Daß einer auf der Folter zu Tode kam, galt als schwerwiegende Justizverfehlung, und Scharfrichter und Arzt mußten sich dafür verantworten. Wurde ein Delinquent so schwach oder so stark verletzt, daß er in Ohnmacht fiel oder nur noch schrie und schrie und schrie, so wurde er losgebunden und manchmal sogar ins Spital gebracht. Doch sobald er sich erholt hatte oder sich beruhigt hatte oder seine Wunden verkrustet waren, ging es von vorn los, mit erstem Grad, Vorzeigen, zweitem Grad, Anlegen, drittem Grad, Schmerzzufügen, undsoweiter undsoweiter.

Die Folter ist dann, nach Abflaufen des strikten Rationalismus im achtzehnten Jahrhundert, seiner Aufweichung durch klassisches Maßdenken und durch Gefühlsphilosophie, offiziell von den souveränen Staaten nach und nach abgeschafft worden, zuerst im Preußen Friedrichs des Großen schon 1740, später peu à peu auch von allen übrigen europäischen Staaten, was sich bis in den Anfang des neunzehnten Jahrhunderts hinzog. Während des restlichen neunzehnten Jahrhunderts gedieh eine ziemlich folterlose Ära, aber zu Beginn des zwanzigsten war damit wieder Schluß.

Die revolutionären Diktaturen, zuerst die Bolschewiken 1917, führten die Folter wieder ein, freilich inoffiziell, von der Öffentlichkeit abgeschirmt. Die Folter wurde gewissermaßen dekodifiziert, die Carolina zurückgenommen.

Es gab zwar Anweisungen von oben an die "Organe", beispielsweise in der Sowjetunion in den dreißiger und vierziger Jahren, zur Erlangung von Geständnissen "physischen Druck auszuüben", aber wie dieser physische Druck aussah, das wurde nicht angesprochen, das wurde den Organen überlassen. Für die Zentralkomitees und Politbüros war das natürlich vorteilhaft: Man konnte sich nun jederzeit, wenn doch einmal etwas herauskam, von den Organen distanzieren, die irgendetwas "mißverstanden" hätten.
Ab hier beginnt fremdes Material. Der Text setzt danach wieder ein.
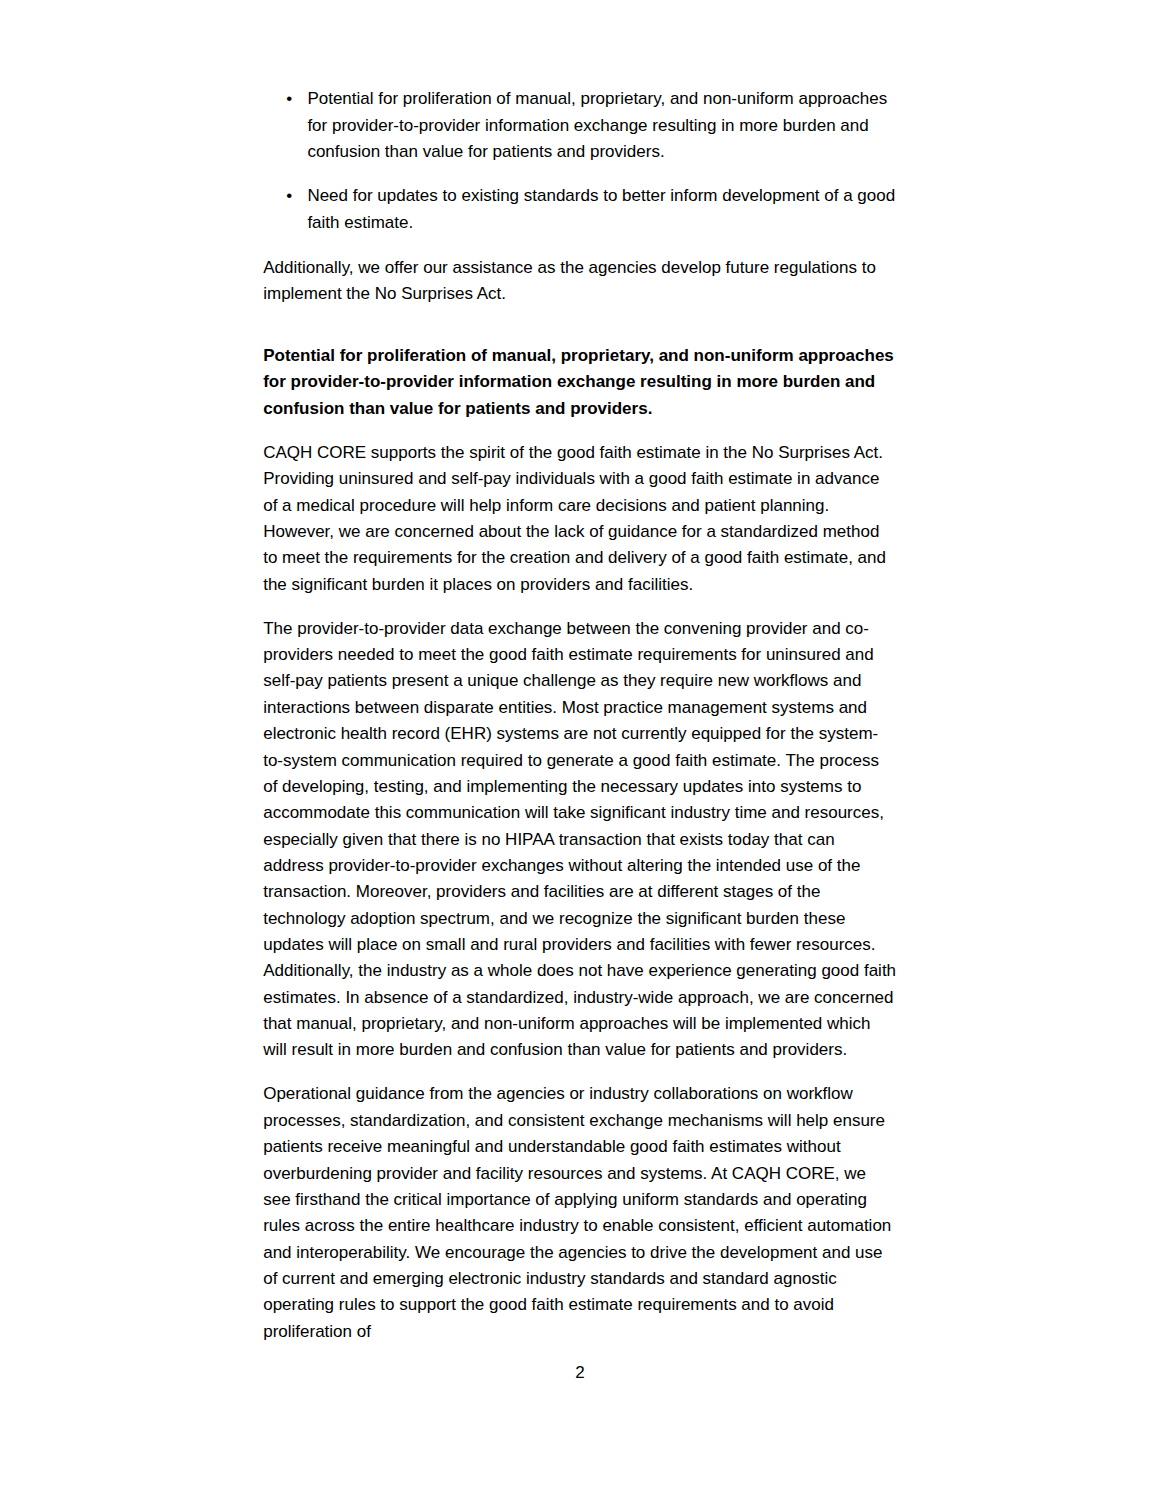Potential for proliferation of manual, proprietary, and non-uniform approaches for provider-to-provider information exchange resulting in more burden and confusion than value for patients and providers.
Need for updates to existing standards to better inform development of a good faith estimate.
Additionally, we offer our assistance as the agencies develop future regulations to implement the No Surprises Act.
Potential for proliferation of manual, proprietary, and non-uniform approaches for provider-to-provider information exchange resulting in more burden and confusion than value for patients and providers.
CAQH CORE supports the spirit of the good faith estimate in the No Surprises Act. Providing uninsured and self-pay individuals with a good faith estimate in advance of a medical procedure will help inform care decisions and patient planning. However, we are concerned about the lack of guidance for a standardized method to meet the requirements for the creation and delivery of a good faith estimate, and the significant burden it places on providers and facilities.
The provider-to-provider data exchange between the convening provider and co-providers needed to meet the good faith estimate requirements for uninsured and self-pay patients present a unique challenge as they require new workflows and interactions between disparate entities. Most practice management systems and electronic health record (EHR) systems are not currently equipped for the system-to-system communication required to generate a good faith estimate. The process of developing, testing, and implementing the necessary updates into systems to accommodate this communication will take significant industry time and resources, especially given that there is no HIPAA transaction that exists today that can address provider-to-provider exchanges without altering the intended use of the transaction. Moreover, providers and facilities are at different stages of the technology adoption spectrum, and we recognize the significant burden these updates will place on small and rural providers and facilities with fewer resources. Additionally, the industry as a whole does not have experience generating good faith estimates. In absence of a standardized, industry-wide approach, we are concerned that manual, proprietary, and non-uniform approaches will be implemented which will result in more burden and confusion than value for patients and providers.
Operational guidance from the agencies or industry collaborations on workflow processes, standardization, and consistent exchange mechanisms will help ensure patients receive meaningful and understandable good faith estimates without overburdening provider and facility resources and systems. At CAQH CORE, we see firsthand the critical importance of applying uniform standards and operating rules across the entire healthcare industry to enable consistent, efficient automation and interoperability. We encourage the agencies to drive the development and use of current and emerging electronic industry standards and standard agnostic operating rules to support the good faith estimate requirements and to avoid proliferation of
2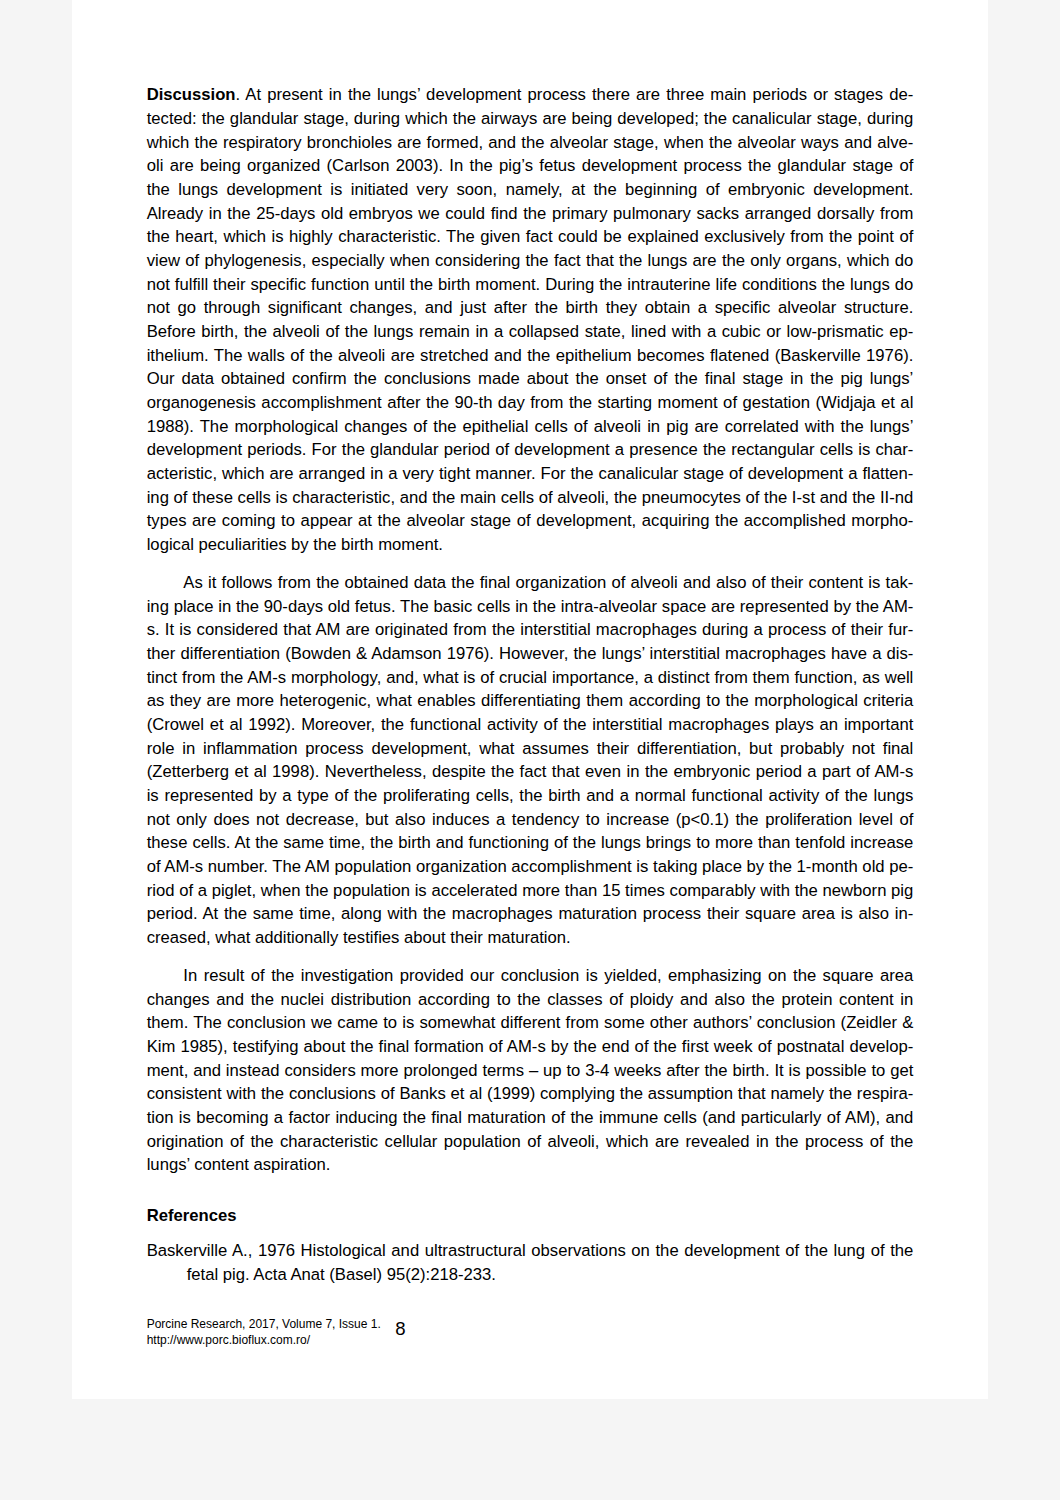Discussion. At present in the lungs’ development process there are three main periods or stages detected: the glandular stage, during which the airways are being developed; the canalicular stage, during which the respiratory bronchioles are formed, and the alveolar stage, when the alveolar ways and alveoli are being organized (Carlson 2003). In the pig’s fetus development process the glandular stage of the lungs development is initiated very soon, namely, at the beginning of embryonic development. Already in the 25-days old embryos we could find the primary pulmonary sacks arranged dorsally from the heart, which is highly characteristic. The given fact could be explained exclusively from the point of view of phylogenesis, especially when considering the fact that the lungs are the only organs, which do not fulfill their specific function until the birth moment. During the intrauterine life conditions the lungs do not go through significant changes, and just after the birth they obtain a specific alveolar structure. Before birth, the alveoli of the lungs remain in a collapsed state, lined with a cubic or low-prismatic epithelium. The walls of the alveoli are stretched and the epithelium becomes flatened (Baskerville 1976). Our data obtained confirm the conclusions made about the onset of the final stage in the pig lungs’ organogenesis accomplishment after the 90-th day from the starting moment of gestation (Widjaja et al 1988). The morphological changes of the epithelial cells of alveoli in pig are correlated with the lungs’ development periods. For the glandular period of development a presence the rectangular cells is characteristic, which are arranged in a very tight manner. For the canalicular stage of development a flattening of these cells is characteristic, and the main cells of alveoli, the pneumocytes of the I-st and the II-nd types are coming to appear at the alveolar stage of development, acquiring the accomplished morphological peculiarities by the birth moment.
As it follows from the obtained data the final organization of alveoli and also of their content is taking place in the 90-days old fetus. The basic cells in the intra-alveolar space are represented by the AM-s. It is considered that AM are originated from the interstitial macrophages during a process of their further differentiation (Bowden & Adamson 1976). However, the lungs’ interstitial macrophages have a distinct from the AM-s morphology, and, what is of crucial importance, a distinct from them function, as well as they are more heterogenic, what enables differentiating them according to the morphological criteria (Crowel et al 1992). Moreover, the functional activity of the interstitial macrophages plays an important role in inflammation process development, what assumes their differentiation, but probably not final (Zetterberg et al 1998). Nevertheless, despite the fact that even in the embryonic period a part of AM-s is represented by a type of the proliferating cells, the birth and a normal functional activity of the lungs not only does not decrease, but also induces a tendency to increase (p<0.1) the proliferation level of these cells. At the same time, the birth and functioning of the lungs brings to more than tenfold increase of AM-s number. The AM population organization accomplishment is taking place by the 1-month old period of a piglet, when the population is accelerated more than 15 times comparably with the newborn pig period. At the same time, along with the macrophages maturation process their square area is also increased, what additionally testifies about their maturation.
In result of the investigation provided our conclusion is yielded, emphasizing on the square area changes and the nuclei distribution according to the classes of ploidy and also the protein content in them. The conclusion we came to is somewhat different from some other authors’ conclusion (Zeidler & Kim 1985), testifying about the final formation of AM-s by the end of the first week of postnatal development, and instead considers more prolonged terms – up to 3-4 weeks after the birth. It is possible to get consistent with the conclusions of Banks et al (1999) complying the assumption that namely the respiration is becoming a factor inducing the final maturation of the immune cells (and particularly of AM), and origination of the characteristic cellular population of alveoli, which are revealed in the process of the lungs’ content aspiration.
References
Baskerville A., 1976 Histological and ultrastructural observations on the development of the lung of the fetal pig. Acta Anat (Basel) 95(2):218-233.
Porcine Research, 2017, Volume 7, Issue 1.
http://www.porc.bioflux.com.ro/
8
Eine weitere Folge der Dekodifizierung war, daß sich die Instanzen faktisch unbegrenzt neue Foltermethoden ausdenken und anwenden konnten, Methoden, von denen die alten Inquisitoren nicht einmal zu träumen gewagt hätten. Etwa bis zum Kopf eingraben und dann die Fliegen an den Kopf heranlassen. Den Delinquenten auf immer kleinere Hungerrationen setzen. Ihm den Schlaf entziehen. Ferner ihn in einer dunklen Kleinzelle stehen lassen, mit den nackten Füßen im kalten Wasser. Dann die Elektroschocks, die Einlieferungen ins Irrenhaus, die bewußt inszenierten geistigen und moralischen Demütigungen.

Vielleicht sollte die UNO 1999 wirklich zum "Jahr der Folter" ausrufen, um all diese modernen Entwicklungen einmal gründlich zu bedenken und öffentlich zu diskutieren. Sind Geständnisse gänzlich ohne Folter, gänzlich ohne psycho-physischen Druck, überhaupt möglich? Sollte man nicht lieber auf Geständnisse verzichten und vollständig zu Gottesurteilen (Lügentests, Augenschein, logischer Evidenzerweis) zurückkehren? Eine neue, diesmal internationale, Carolina scheint überfällig.